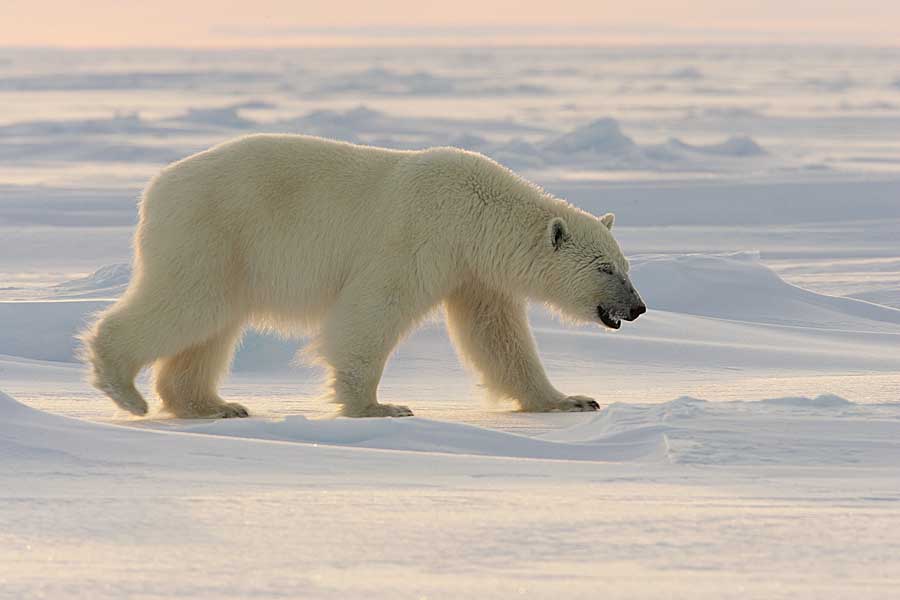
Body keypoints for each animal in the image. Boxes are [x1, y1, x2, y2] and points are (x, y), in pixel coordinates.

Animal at [81, 135, 648, 418]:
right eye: (605, 268)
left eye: (626, 266)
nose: (638, 307)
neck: (475, 212)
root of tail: (156, 188)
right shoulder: (417, 237)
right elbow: (373, 312)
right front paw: (377, 406)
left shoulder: (471, 272)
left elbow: (497, 336)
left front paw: (570, 400)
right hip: (213, 232)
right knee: (187, 305)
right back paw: (124, 387)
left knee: (211, 328)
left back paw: (214, 406)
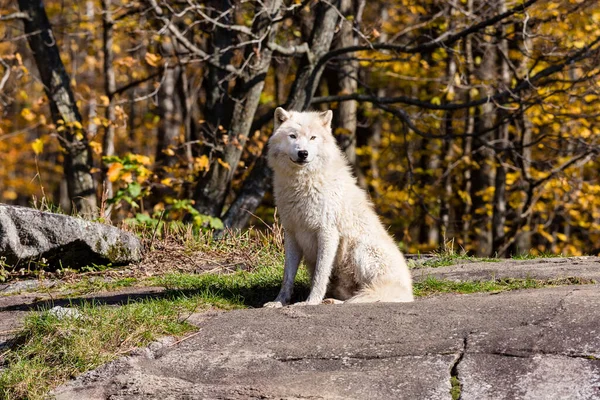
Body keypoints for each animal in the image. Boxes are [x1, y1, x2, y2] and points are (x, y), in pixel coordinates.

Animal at [264, 106, 414, 306]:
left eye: (313, 137)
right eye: (293, 136)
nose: (303, 153)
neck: (303, 183)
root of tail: (408, 292)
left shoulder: (327, 232)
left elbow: (320, 275)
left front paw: (310, 302)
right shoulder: (292, 234)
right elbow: (287, 276)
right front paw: (279, 302)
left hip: (360, 250)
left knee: (363, 297)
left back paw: (332, 302)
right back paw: (332, 300)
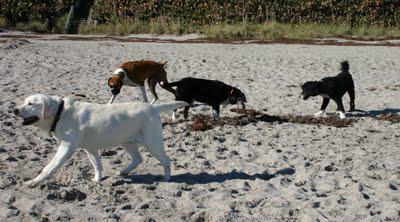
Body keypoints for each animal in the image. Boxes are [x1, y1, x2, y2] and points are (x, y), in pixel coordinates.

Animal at [14, 94, 188, 187]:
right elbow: (97, 164)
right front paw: (97, 179)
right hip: (127, 142)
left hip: (152, 142)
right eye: (24, 102)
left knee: (166, 160)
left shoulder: (66, 148)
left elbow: (49, 167)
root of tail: (152, 107)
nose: (15, 110)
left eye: (30, 104)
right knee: (138, 159)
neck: (60, 113)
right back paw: (124, 171)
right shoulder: (90, 148)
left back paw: (167, 178)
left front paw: (34, 182)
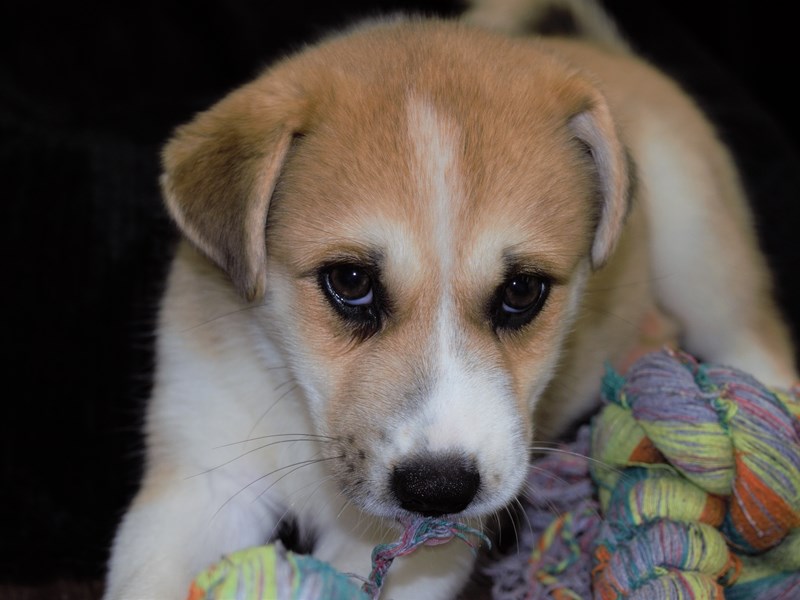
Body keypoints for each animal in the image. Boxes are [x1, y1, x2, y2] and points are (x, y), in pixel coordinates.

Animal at [103, 1, 796, 596]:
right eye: (349, 281)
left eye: (522, 290)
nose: (438, 490)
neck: (302, 413)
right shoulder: (194, 484)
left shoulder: (415, 550)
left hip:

» INSTRUCTIONS FOR THE TASK
For this exercise, repeat exactly the lines of the data above from the one with "neck: (303, 183)" down to the one with "right back paw: (332, 300)", both end lines included.

» ANSWER TO THIS EXERCISE
neck: (303, 183)
root of tail: (408, 292)
left shoulder: (327, 232)
left elbow: (320, 275)
left front paw: (310, 302)
right shoulder: (292, 234)
right elbow: (287, 276)
right front paw: (279, 302)
left hip: (360, 250)
left knee: (363, 297)
left back paw: (332, 302)
right back paw: (332, 300)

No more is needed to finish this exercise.